Spreading knowledge kid to kid
Caeden Bakker is only 9 years old, but he knows a lot about pigs. He's been showing pigs since he was two and has traveled the country with his family, showing pigs the family raises.
Now Caeden is sharing his pig knowledge with other kids through a project from the Iowa Agriculture Literacy Foundation (IALF).
Caeden is featured in IALF’s latest book, My Family’s Pig Farm. It’s written by Katie Olthoff and designed by Jenn Hindman. The book will be released this month in honor of October Pork Month.
Through Olthoff’s story, Caeden shows the family’s pig farm near Dike.
He takes young readers inside the family’s farrowing barn and shows how he and his family take care of the pigs. He points out how the family uses technology to monitor temperatures inside the barn. Readers are taken through the various stages of the family farm, showing pig care, how manure is used as a fertilizer to grow crops and how pigs are eventually harvested.
Caeden said the book serves a special purpose: “So kids can start learning about ag and what we do on the farm,” he said.
Only about 10 percent of the students at his school live on a farm, he noted, so they are removed from Iowa agriculture.
That’s what made this book important to write, says Will Fett, executive director of IALF.
“As much as anything, we’re continuing the series with Iowa commodities,” Fett said.
This book is a special project of the Iowa Agriculture Literacy Foundation, Iowa Pork Producers Association and Ag Ventures Alliance. IALF has already released books about Iowa soybean, corn, cattle and wind farming.
It’s the continuation of Iowa agriculture series in what Fett calls the big four in Iowa: corn, soybeans, cattle and pigs.
“I don’t know that everyone connects Iowa with pork. If you’re from Iowa you do, but I think more people associate it with corn,” Fett said.
Now, readers can see the connection between raising pigs and using Iowa corn and soybeans to feed them, Fett says.
Importance of pig farming
The book is a good way to show the importance of pig farming not only to Iowa, but also to national and international markets with the related meat products and byproducts, he said.
Pig farming is very important to the Bakker family, who are Grundy County Farm Bureau members. Caeden’s parents, Jarrod and Shari, are third and fourth generation farmers. They grew up raising and showing pigs, and now Caeden and his brother and sister, Cooper and Olivia, are following in their footsteps.
That’s why the book is important to them, too.
“As much as people have gotten away from the farm and they’re generations removed from the farm, it’s important to teach children where their food comes from and how it’s raised. Obviously, food doesn’t just show up at the supermarket. There’s a process behind it and it’s important that we have consumers that know where their food comes from and know that farmers and agriculturalists are doing what they need to do to make a safe product,” Jarrod said.
The book is written at a third-grade reading level, but supplemental text is geared toward more advanced readers.
“I know the book is meant for third graders, but I bet there are parents who would learn something,” Jarrod said.

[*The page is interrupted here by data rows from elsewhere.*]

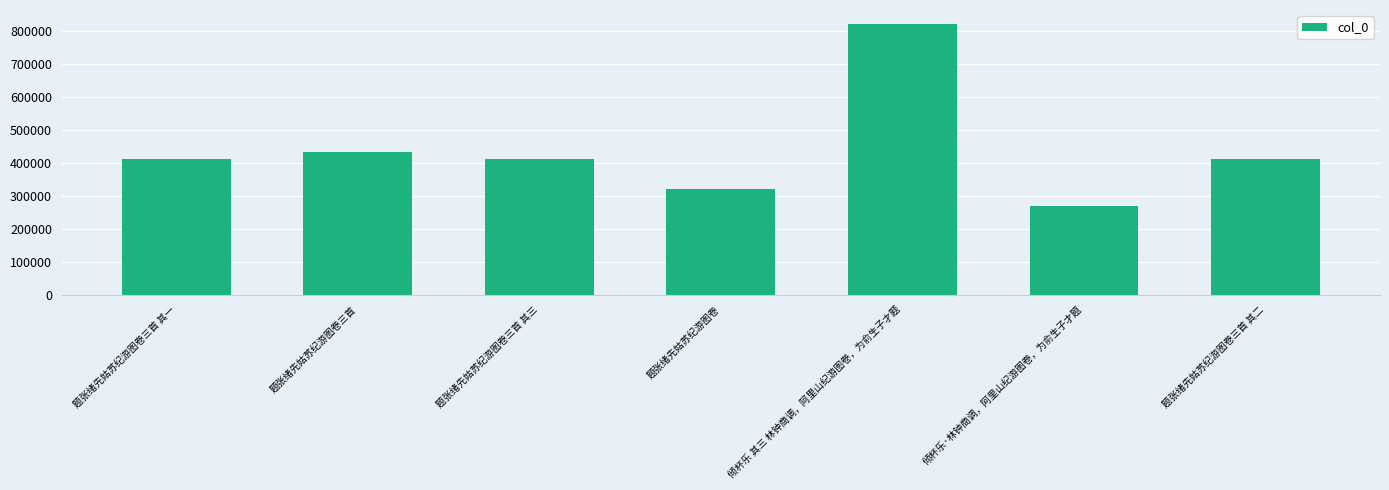

What is the difference between the maximum and minimum values?

553659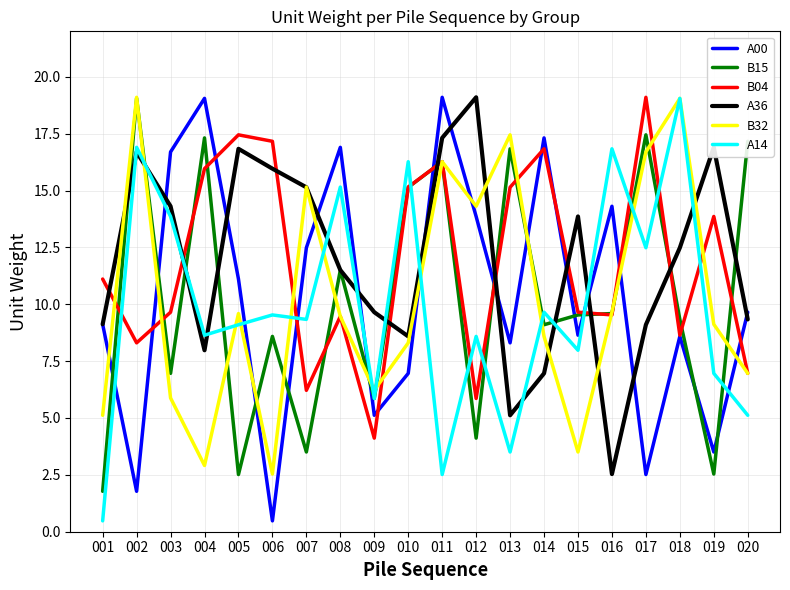

After their last crossing, which series has the higher values: A14 or B15?

B15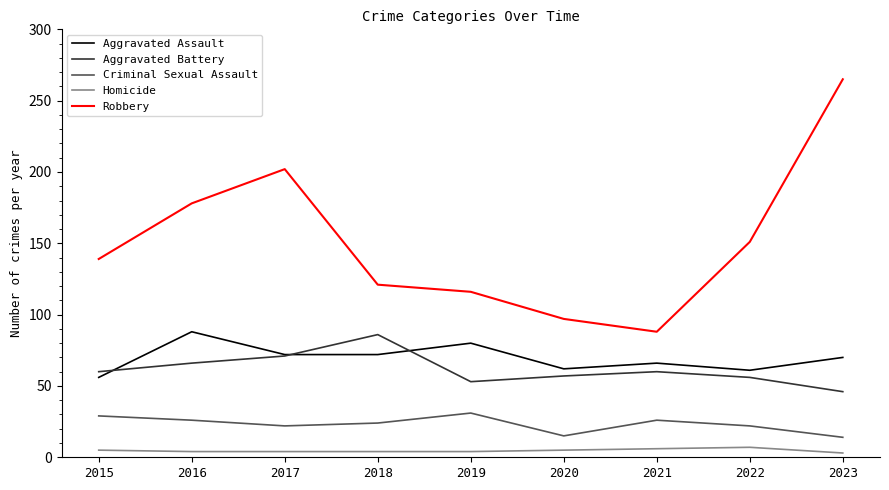

What is the greatest value displayed?

265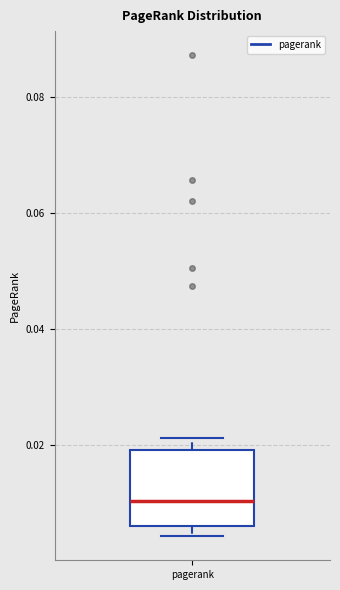

Where is the upper edge of the box for pagerank on the y-axis? The values are not printed on the chart, so give them approximately, as read against the axis.

0.020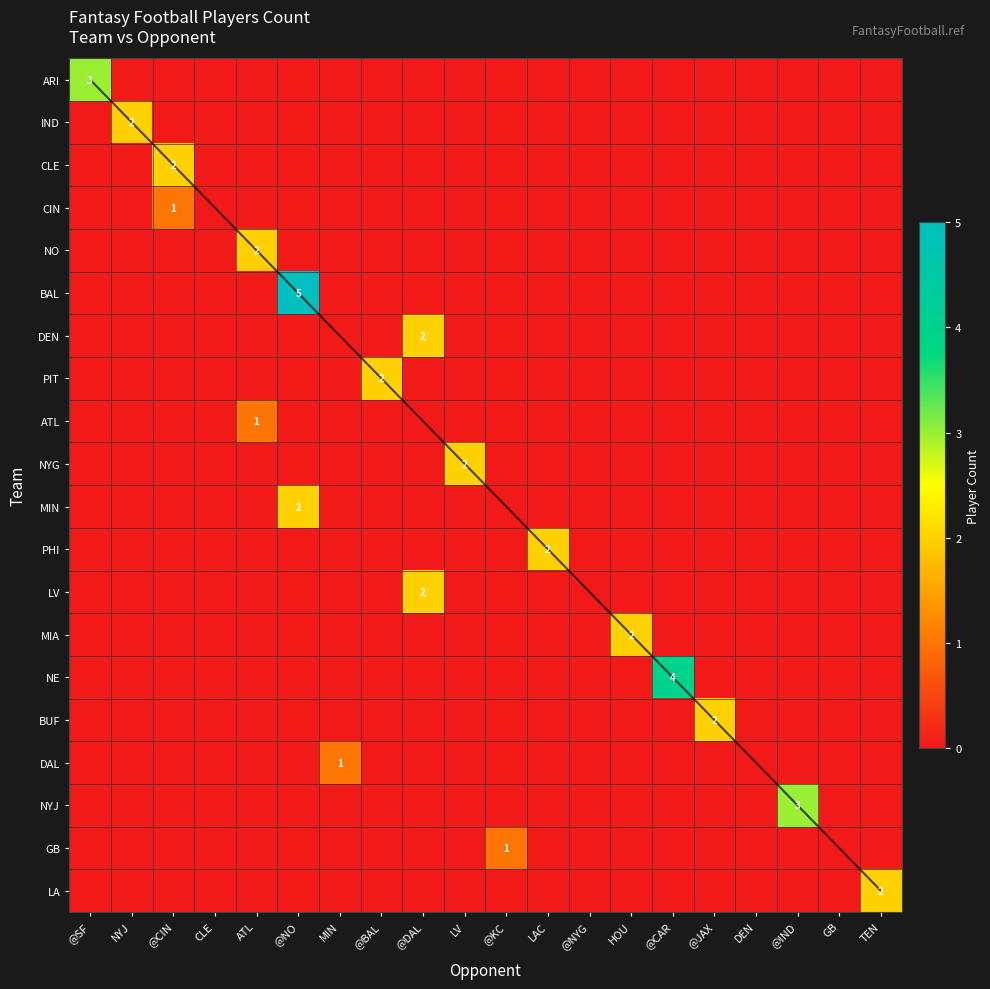

What is the difference between the highest and lowest values at @NO?

5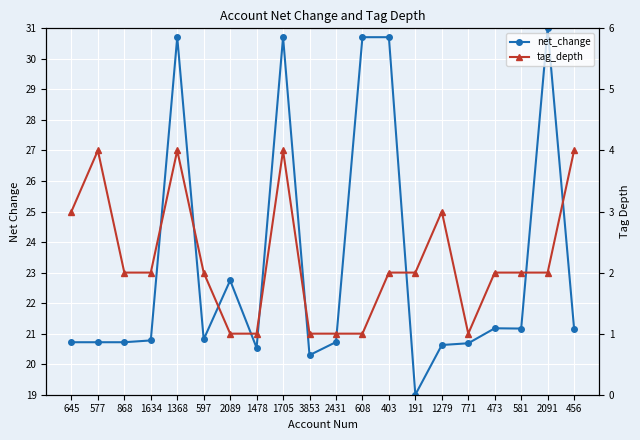

Reading right to left, list all the values displayed in this chart.

net_change: 456=21.2	2091=31.0	581=21.2	473=21.2	771=20.7	1279=20.6	191=19.0	403=30.7	608=30.7	2431=20.7	3853=20.3	1705=30.7	1478=20.5	2089=22.7	597=20.8	1368=30.7	1634=20.8	868=20.7	577=20.7	645=20.7
tag_depth: 456=4.0	2091=2.0	581=2.0	473=2.0	771=1.0	1279=3.0	191=2.0	403=2.0	608=1.0	2431=1.0	3853=1.0	1705=4.0	1478=1.0	2089=1.0	597=2.0	1368=4.0	1634=2.0	868=2.0	577=4.0	645=3.0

Much of the pork produced in the United States comes from family pig farms in Iowa, like the Bakker family’s farm. And much like the farm chats Shari facilitates with her work at Iowa State University (ISU) Extension, the book helps connect students and readers with a local farmer.
“Ninety-nine percent of Iowa’s farms are family farms, and this helps put a face to a farmer’s name,” Shari said. “A farmer is the same person that you see at the town sporting events and at the grocery store and we’re people, we’re not big corporations. It’s important for kids as well as adults to see that,” she said.
Involved in the farm
Caeden, Cooper and Olivia are very much involved in the family’s pig farm, the Bakkers say. They help not only with daily chores, but also help their mom and dad with vaccinations and are learning other animal care tasks. Caeden has been certified through the Youth for the Quality Care of Animal program, a national multi-species quality assurance program for youth that focuses on food safety, animal well-being and character development.
Caeden, Cooper and Olivia also help care for the show pigs that the family raises, shows and sells.
“They know that they have to be out there if they want to show pigs. We raise show pigs as a business as well, so they know that if they don’t put the work in, those pigs are going to go to someone else as a project and not stay here,” Shari says. “I think it’s important because it teaches them not only about chores and responsibility but having something that relies on them to eat and drink and stay healthy every day is such a huge life lesson.”
The next generation
“We’re kind of building the next generation,” Jarrod says. “We’re trying to teach them some things so hopefully they learn and start to appreciate it. If there is an opportunity down the road, hopefully they want to stay involved. Even if they don’t stay and take a different job, they will know then at least how food is raised and where their lunch comes from. They can be advocates for the industry.”
The digital version of the book and accompanying lesson plans will be available at www.iowaagliteracy.org.